Novas fronteiras

Fórum de Lisboa define eixo temático para debates de 2024

26 de janeiro de 2024, 14h32

Cada vez mais consolidado como uma instituição permanente para a troca de ideias e a produção de conhecimento, o Fórum de Lisboa definiu o eixo temático de sua 12ª edição anual, que está marcada para os dias 26, 27 e 28 de junho: “Avanços e recuos da globalização e as novas fronteiras”, para discutir as transformações jurídicas, políticas, econômicas, socioambientais e digitais no Brasil e na Europa.

Em 2023, Fórum Jurídico de Lisboa reuniu mais de duas mil pessoas

A programação se desdobra ao longo do ano com o lançamento de livros e estudos e larga produção científica. Desde a última edição, a série “Fórum de Lisboa — Debates Contemporâneos” promoveu mesas-redondas e debates de temas tão diversos quanto relevantes para a sociedade, entre os quais “energias renováveis e créditos de carbono”, “métodos consensuais para resolução de conflitos de infraestrutura”, “responsabilidade social”, “desafios do modelo de concessão de serviços de saneamento”, “sustentabilidade tarifária do setor elétrico”, “redes sociais e democracia” e “investigação criminal”.

Acadêmicos, juristas, autoridades e representantes da sociedade civil organizada, do Brasil e da Europa, vão se reunir em junho na Faculdade de Direito da Universidade de Lisboa (FDUL), onde, neste ano, a cerimônia de abertura e encerramento será no auditório da reitoria, maior espaço da instituição. Em 2023, os organizadores registraram a presença de mais de dois mil participantes e contou com a presença de membros dos Três Poderes.

O Fórum de Lisboa é organizado pelo Instituto Brasileiro de Ensino, Desenvolvimento e Pesquisa (IDP), pelo Instituto de Ciências Jurídico-Políticas da Faculdade de Direito da Universidade de Lisboa (ICJP) e pela Fundação Getulio Vargas (FGV). A colaboração entre as três entidades busca desenvolver atividades em suas respectivas áreas, voltadas ao aperfeiçoamento de instituições públicas e privadas em Brasil, Portugal e outros países.

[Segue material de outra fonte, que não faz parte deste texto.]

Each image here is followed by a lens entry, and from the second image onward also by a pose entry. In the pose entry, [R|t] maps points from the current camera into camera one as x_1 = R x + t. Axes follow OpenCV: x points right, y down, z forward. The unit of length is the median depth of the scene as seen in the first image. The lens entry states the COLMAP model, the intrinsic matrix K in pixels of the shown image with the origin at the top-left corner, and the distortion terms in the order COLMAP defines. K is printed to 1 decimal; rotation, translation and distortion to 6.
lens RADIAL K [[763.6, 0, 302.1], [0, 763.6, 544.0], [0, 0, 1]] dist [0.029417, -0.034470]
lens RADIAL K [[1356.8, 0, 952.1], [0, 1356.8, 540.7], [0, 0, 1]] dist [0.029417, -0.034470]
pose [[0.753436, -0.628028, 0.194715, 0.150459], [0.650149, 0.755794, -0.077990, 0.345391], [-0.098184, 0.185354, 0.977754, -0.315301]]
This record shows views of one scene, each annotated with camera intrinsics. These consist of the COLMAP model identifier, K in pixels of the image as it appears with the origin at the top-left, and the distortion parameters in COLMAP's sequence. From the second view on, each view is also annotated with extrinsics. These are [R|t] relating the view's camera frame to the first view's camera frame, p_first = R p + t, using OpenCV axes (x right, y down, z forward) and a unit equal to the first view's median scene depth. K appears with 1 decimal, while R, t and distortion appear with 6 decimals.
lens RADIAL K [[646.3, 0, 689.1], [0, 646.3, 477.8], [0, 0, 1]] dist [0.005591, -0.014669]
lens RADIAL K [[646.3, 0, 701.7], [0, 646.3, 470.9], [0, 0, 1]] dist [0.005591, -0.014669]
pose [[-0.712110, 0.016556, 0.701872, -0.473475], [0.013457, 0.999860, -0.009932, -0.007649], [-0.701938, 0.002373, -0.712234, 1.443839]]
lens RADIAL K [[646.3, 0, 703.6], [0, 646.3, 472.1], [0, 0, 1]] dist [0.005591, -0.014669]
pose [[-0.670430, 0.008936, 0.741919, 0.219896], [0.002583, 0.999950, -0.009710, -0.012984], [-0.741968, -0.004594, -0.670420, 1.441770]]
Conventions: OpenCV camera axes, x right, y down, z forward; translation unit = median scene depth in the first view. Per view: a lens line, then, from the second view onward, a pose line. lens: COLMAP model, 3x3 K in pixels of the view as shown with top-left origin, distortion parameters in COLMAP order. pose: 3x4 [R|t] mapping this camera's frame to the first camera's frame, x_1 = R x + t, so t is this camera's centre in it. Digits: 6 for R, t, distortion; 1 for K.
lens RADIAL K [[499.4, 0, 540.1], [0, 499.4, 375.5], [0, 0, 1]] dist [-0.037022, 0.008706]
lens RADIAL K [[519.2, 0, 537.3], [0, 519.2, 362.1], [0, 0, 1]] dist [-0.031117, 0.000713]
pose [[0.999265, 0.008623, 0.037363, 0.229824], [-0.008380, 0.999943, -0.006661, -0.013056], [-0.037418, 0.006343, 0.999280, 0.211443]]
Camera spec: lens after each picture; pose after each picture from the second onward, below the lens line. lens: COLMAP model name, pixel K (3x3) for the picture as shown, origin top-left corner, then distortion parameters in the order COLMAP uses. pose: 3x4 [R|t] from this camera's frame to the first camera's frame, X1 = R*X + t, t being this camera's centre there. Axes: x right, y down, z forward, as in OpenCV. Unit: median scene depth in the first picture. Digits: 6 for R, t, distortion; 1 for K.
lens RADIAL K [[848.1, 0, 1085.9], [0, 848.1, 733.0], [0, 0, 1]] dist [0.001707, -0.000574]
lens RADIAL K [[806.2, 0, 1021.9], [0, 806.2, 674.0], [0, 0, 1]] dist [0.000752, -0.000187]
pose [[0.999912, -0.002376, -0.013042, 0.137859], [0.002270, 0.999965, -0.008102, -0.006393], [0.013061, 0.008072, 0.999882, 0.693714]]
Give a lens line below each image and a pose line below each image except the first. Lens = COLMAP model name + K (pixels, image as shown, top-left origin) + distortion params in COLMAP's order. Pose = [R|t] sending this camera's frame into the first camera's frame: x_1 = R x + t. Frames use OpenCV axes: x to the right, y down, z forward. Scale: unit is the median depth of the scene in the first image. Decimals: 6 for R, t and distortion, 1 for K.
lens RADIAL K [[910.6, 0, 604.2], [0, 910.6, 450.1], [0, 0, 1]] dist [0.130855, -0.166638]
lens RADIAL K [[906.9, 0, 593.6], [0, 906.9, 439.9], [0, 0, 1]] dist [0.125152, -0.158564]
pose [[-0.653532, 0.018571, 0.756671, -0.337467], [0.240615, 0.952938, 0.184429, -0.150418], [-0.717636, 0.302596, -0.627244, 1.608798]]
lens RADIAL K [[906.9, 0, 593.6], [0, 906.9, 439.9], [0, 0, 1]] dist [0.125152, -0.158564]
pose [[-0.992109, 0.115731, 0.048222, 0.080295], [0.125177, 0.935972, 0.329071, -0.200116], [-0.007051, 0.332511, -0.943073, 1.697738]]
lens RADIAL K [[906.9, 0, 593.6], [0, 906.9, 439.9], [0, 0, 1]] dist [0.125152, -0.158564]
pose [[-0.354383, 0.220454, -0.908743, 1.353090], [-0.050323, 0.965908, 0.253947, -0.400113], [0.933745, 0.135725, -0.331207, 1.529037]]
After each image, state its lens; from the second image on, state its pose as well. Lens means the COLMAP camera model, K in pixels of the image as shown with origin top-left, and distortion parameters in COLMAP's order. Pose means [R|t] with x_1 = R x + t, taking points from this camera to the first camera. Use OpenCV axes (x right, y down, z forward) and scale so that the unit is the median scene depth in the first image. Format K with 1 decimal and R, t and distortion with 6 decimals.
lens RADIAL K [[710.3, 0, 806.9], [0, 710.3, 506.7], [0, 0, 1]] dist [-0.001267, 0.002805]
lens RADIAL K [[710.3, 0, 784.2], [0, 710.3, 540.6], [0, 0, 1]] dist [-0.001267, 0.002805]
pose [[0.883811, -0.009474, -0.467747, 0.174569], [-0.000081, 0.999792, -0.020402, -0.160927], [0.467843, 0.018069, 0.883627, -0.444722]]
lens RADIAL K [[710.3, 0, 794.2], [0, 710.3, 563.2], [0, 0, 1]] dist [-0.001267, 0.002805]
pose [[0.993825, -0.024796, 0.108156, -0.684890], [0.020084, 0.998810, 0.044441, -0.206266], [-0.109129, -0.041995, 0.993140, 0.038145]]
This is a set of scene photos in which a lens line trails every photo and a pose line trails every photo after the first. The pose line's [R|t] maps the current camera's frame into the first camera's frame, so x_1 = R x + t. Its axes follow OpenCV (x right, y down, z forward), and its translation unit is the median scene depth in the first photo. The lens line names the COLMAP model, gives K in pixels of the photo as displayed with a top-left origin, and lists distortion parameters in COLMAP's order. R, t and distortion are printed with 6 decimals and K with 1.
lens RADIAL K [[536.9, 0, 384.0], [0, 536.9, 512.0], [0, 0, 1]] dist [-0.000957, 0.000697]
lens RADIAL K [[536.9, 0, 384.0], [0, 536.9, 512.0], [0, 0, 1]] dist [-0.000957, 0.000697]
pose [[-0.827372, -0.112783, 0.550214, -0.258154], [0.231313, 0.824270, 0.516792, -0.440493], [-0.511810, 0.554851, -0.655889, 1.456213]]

A cooperação e o diálogo desenvolvidos buscam incentivar o intercâmbio de experiências, a busca por inovação e a produção de novas metodologias para projetos e políticas públicas. Além disso, o Fórum busca promover o aprimoramento da governança de instituições públicas e privadas.

Outros objetivos do Fórum são estimular a atuação conjunta em atividades de pesquisa e diagnosticar os impactos da globalização, das mudanças sociopolíticas nos campos do gerenciamento de crises, da governabilidade, da tributação e da saúde.

Relembre
Em sua última edição, o Fórum reuniu o vice-presidente do Brasil, Geraldo Alckmin, e o presidente de Portugal, Marcelo Rebelo de Sousa. Também estiveram presentes o presidente da Câmara dos Deputados, Arthur Lira; o presidente do Senado, Rodrigo Pacheco; os ministros Flávio Dino (Justiça), Fernando Haddad (Fazenda), Luiz Marinho (Trabalho), Jader Barbalho Filho (Cidades) e Camilo Santana (Educação). Do Supremo Tribunal Federal, participaram os ministros Gilmar Mendes, Luís Roberto Barroso e André Mendonça.

Ao longo de três dias, a programação contou com 12 painéis e 22 mesas de discussão sobre temas da maior relevância para os estudos atuais do Direito — entre eles debates sobre mudanças climáticas, desafios da inteligência artificial, eficácia da recuperação judicial no Brasil e meios alternativos de resolução de conflitos.